“Giving with one hand and taking with the other in this way is opaque and stealthy,” said Thomas Wernham, a research economist at IFS. “Freezes far more than outweigh headline policies such as the 1p cut to the basic rate of income tax, or the reversal of the health and social care levy, and they are set to drag millions more into the tax system and into higher rates of tax.”
The Institute for Fiscal Studies (IFS) has calculated that for every £1 given to workers by cutting headline tax rates, £2 was being taken away through a freeze on the level at which people begin paying tax on their earnings.

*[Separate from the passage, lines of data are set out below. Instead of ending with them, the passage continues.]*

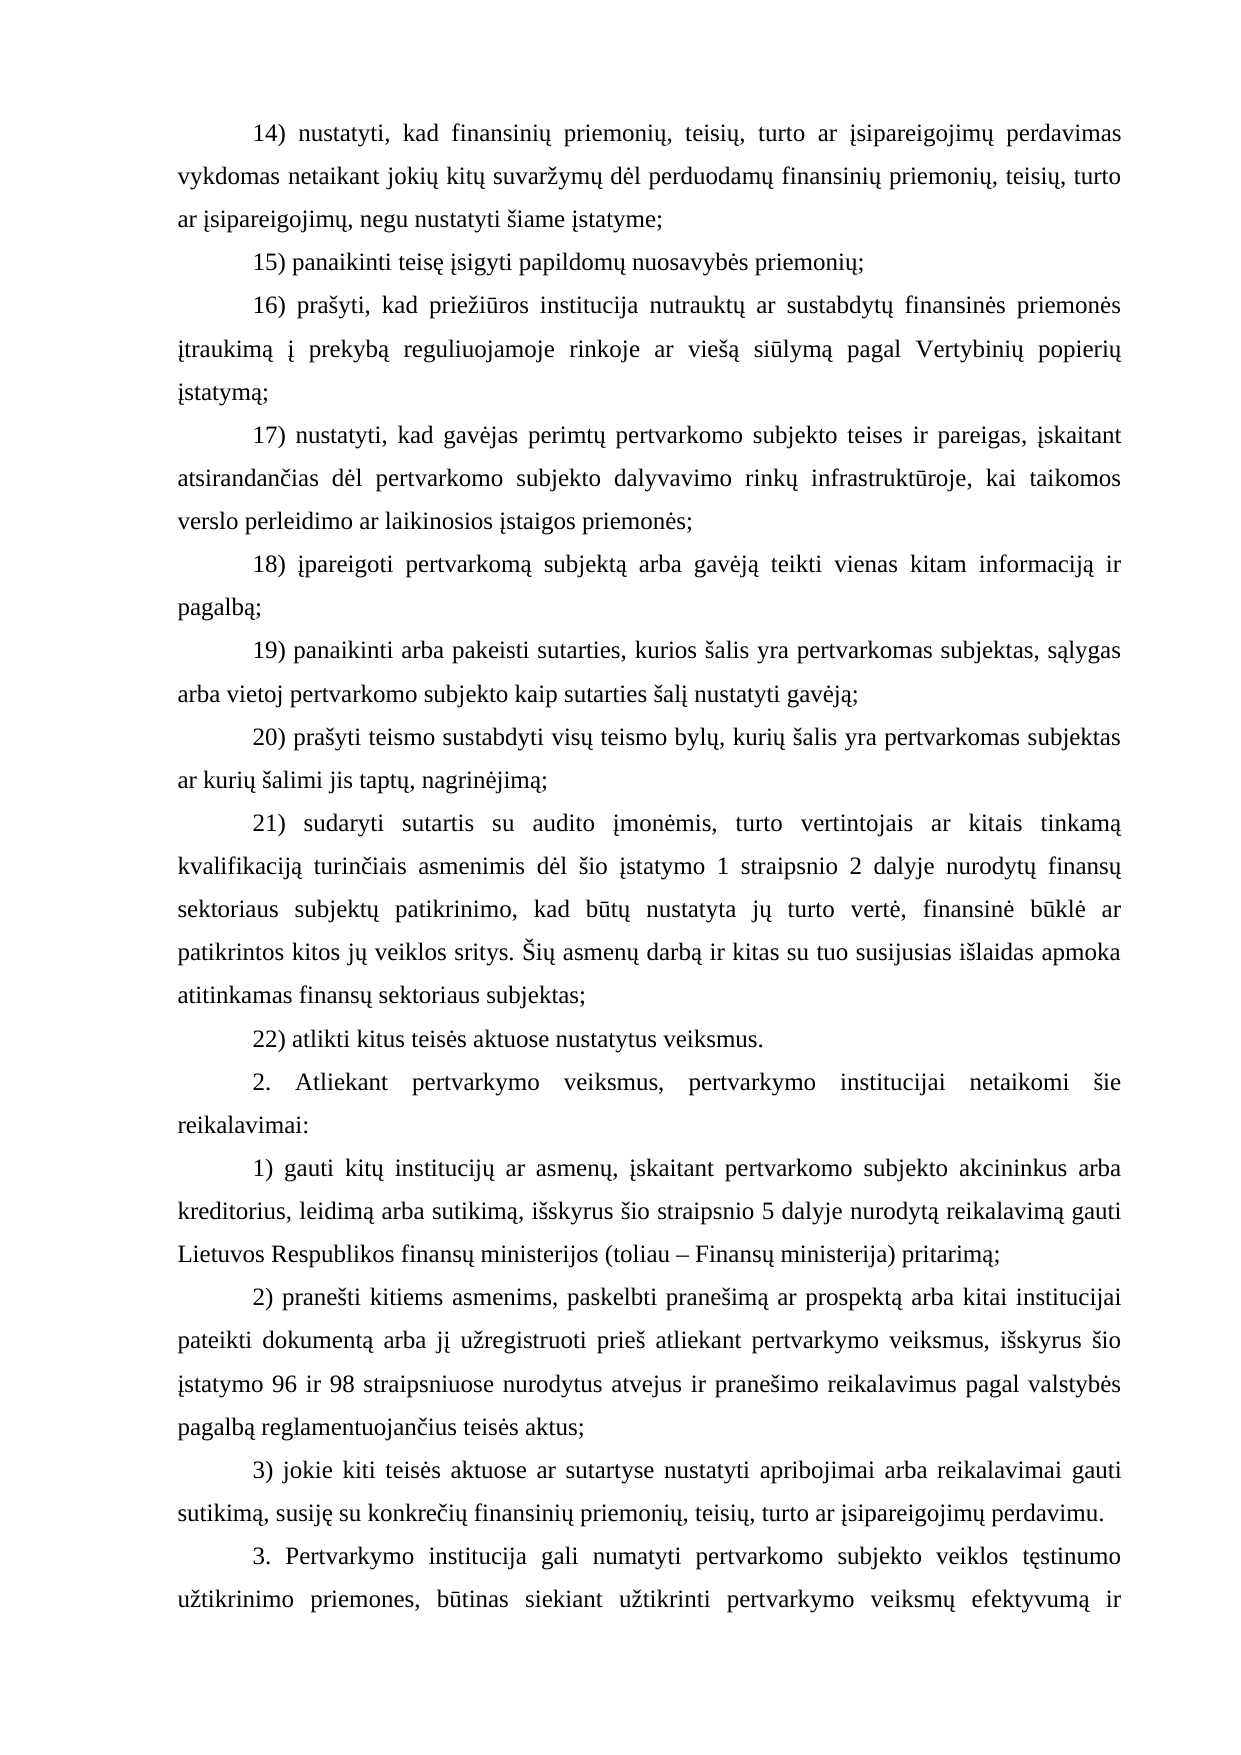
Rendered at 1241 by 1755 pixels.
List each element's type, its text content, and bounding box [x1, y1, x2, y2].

text 3. Pertvarkymo institucija gali numatyti pertvarkomo subjekto veiklos tęstinumo užtikrinimo priemones, būtinas siekiant užtikrinti pertvarkymo veiksmų efektyvumą ir [177, 1541, 1122, 1613]
text 15) panaikinti teisę įsigyti papildomų nuosavybės priemonių; [177, 247, 1122, 276]
text 19) panaikinti arba pakeisti sutarties, kurios šalis yra pertvarkomas subjektas, sąlygas arba vietoj pertvarkomo subjekto kaip sutarties šalį nustatyti gavėją; [177, 636, 1122, 707]
text 2) pranešti kitiems asmenims, paskelbti pranešimą ar prospektą arba kitai institucijai pateikti dokumentą arba jį užregistruoti prieš atliekant pertvarkymo veiksmus, išskyrus šio įstatymo 96 ir 98 straipsniuose nurodytus atvejus ir pranešimo reikalavimus pagal valstybės pagalbą reglamentuojančius teisės aktus; [177, 1282, 1122, 1441]
text 21) sudaryti sutartis su audito įmonėmis, turto vertintojais ar kitais tinkamą kvalifikaciją turinčiais asmenimis dėl šio įstatymo 1 straipsnio 2 dalyje nurodytų finansų sektoriaus subjektų patikrinimo, kad būtų nustatyta jų turto vertė, finansinė būklė ar patikrintos kitos jų veiklos sritys. Šių asmenų darbą ir kitas su tuo susijusias išlaidas apmoka atitinkamas finansų sektoriaus subjektas; [177, 808, 1122, 1009]
text 14) nustatyti, kad finansinių priemonių, teisių, turto ar įsipareigojimų perdavimas vykdomas netaikant jokių kitų suvaržymų dėl perduodamų finansinių priemonių, teisių, turto ar įsipareigojimų, negu nustatyti šiame įstatyme; [177, 118, 1122, 233]
text 18) įpareigoti pertvarkomą subjektą arba gavėją teikti vienas kitam informaciją ir pagalbą; [177, 549, 1122, 621]
text 1) gauti kitų institucijų ar asmenų, įskaitant pertvarkomo subjekto akcininkus arba kreditorius, leidimą arba sutikimą, išskyrus šio straipsnio 5 dalyje nurodytą reikalavimą gauti Lietuvos Respublikos finansų ministerijos (toliau – Finansų ministerija) pritarimą; [177, 1153, 1122, 1268]
text 20) prašyti teismo sustabdyti visų teismo bylų, kurių šalis yra pertvarkomas subjektas ar kurių šalimi jis taptų, nagrinėjimą; [177, 722, 1122, 794]
text 22) atlikti kitus teisės aktuose nustatytus veiksmus. [177, 1024, 1122, 1052]
text 16) prašyti, kad priežiūros institucija nutrauktų ar sustabdytų finansinės priemonės įtraukimą į prekybą reguliuojamoje rinkoje ar viešą siūlymą pagal Vertybinių popierių įstatymą; [177, 291, 1122, 406]
text 17) nustatyti, kad gavėjas perimtų pertvarkomo subjekto teises ir pareigas, įskaitant atsirandančias dėl pertvarkomo subjekto dalyvavimo rinkų infrastruktūroje, kai taikomos verslo perleidimo ar laikinosios įstaigos priemonės; [177, 420, 1122, 535]
text 3) jokie kiti teisės aktuose ar sutartyse nustatyti apribojimai arba reikalavimai gauti sutikimą, susiję su konkrečių finansinių priemonių, teisių, turto ar įsipareigojimų perdavimu. [177, 1455, 1122, 1527]
text 2. Atliekant pertvarkymo veiksmus, pertvarkymo institucijai netaikomi šie reikalavimai: [177, 1067, 1122, 1139]
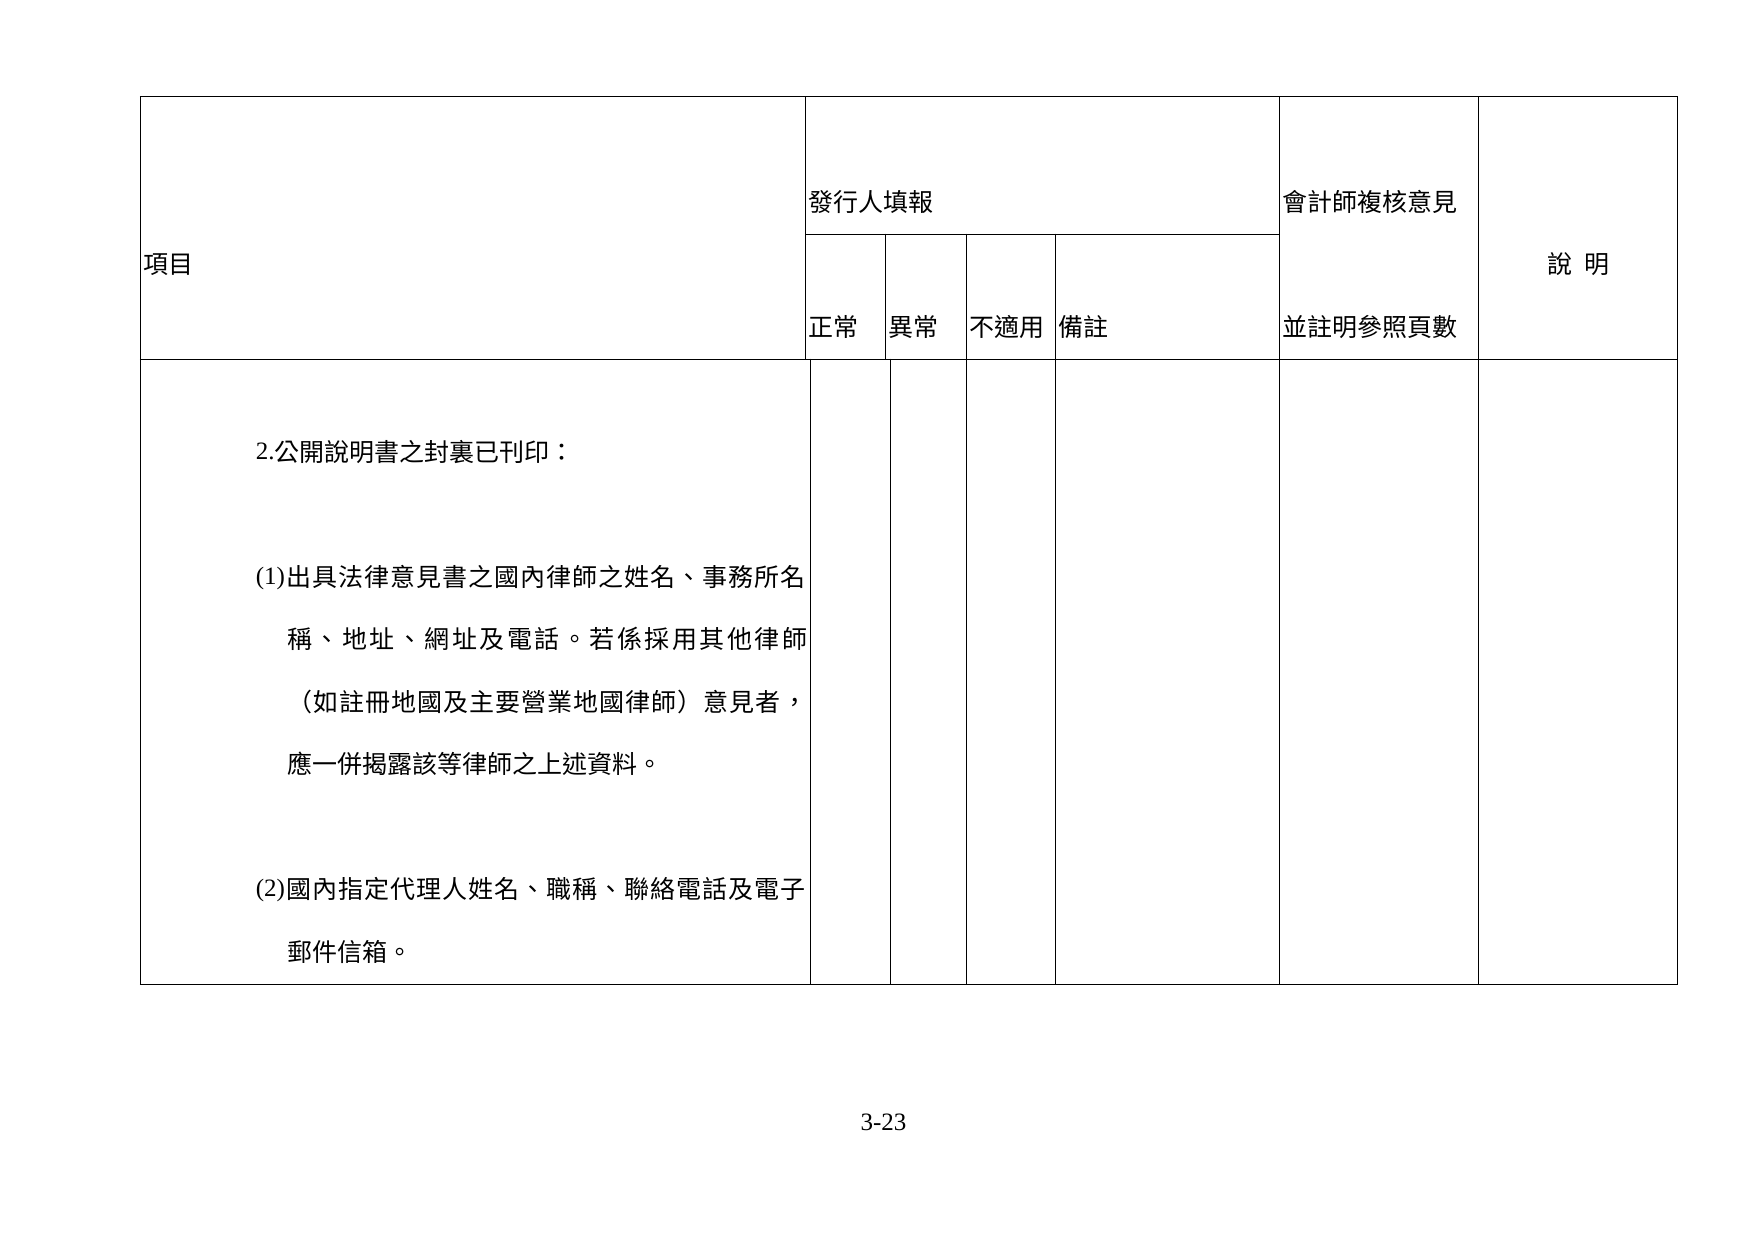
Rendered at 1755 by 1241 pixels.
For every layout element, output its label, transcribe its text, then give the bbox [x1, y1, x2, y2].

table_cell [967, 360, 1055, 983]
table_cell 備註 [1056, 235, 1279, 358]
table_header 發行人填報 [806, 97, 1279, 233]
table_header 會計師複核意見 並註明參照頁數 [1280, 97, 1478, 358]
table_cell 正常 [806, 235, 885, 358]
table_cell [1056, 360, 1279, 983]
table_cell 不適用 [967, 235, 1055, 358]
table_cell [1479, 360, 1677, 983]
table_header 說 明 [1479, 97, 1677, 358]
table_cell [811, 360, 890, 983]
table_cell 2.公開說明書之封裏已刊印： (1)出具法律意見書之國內律師之姓名、事務所名稱、地址、網址及電話。若係採用其他律師（如註冊地國及主要營業地國律師）意見者，應一併揭露該等律師之上述資料。 (2)國內指定代理人姓名、職稱、聯絡電話及電子郵件信箱。 [141, 360, 810, 983]
table_header 項目 [141, 97, 805, 358]
table_cell [891, 360, 966, 983]
table_cell [1280, 360, 1478, 983]
table_cell 異常 [886, 235, 966, 358]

When taken with plans for benefits, the IFS said the poorest in Britain would see their incomes hit hardest over the next three years. While the richest 10% of households will benefit by £2,290 a year on average from cuts to national insurance and income tax, the poorest will benefit by just £13.
The tax-free personal allowance, above which workers pay tax at the basic rate, is frozen at £12,570, while the higher-rate threshold is frozen at £50,270. The additional-rate threshold remains at £150,000. The IFS said soaring inflation meant millions more would be dragged into higher income tax brackets, with the policy now expected to be four times costlier for workers than when it was first announced.
According to the study, 1.4 million more adults will pay the basic rate, while 1.6 million would move into the higher-rate bracket. About three times as many will be in the additional-rate band, at about 760,000.
A freeze for the benefit cap – which sets a maximum for the amount of support some out-of-work families receive – will mean the number of affected households doubles to 250,000, while 500,000 more families will lose some or all of their child benefit entitlement.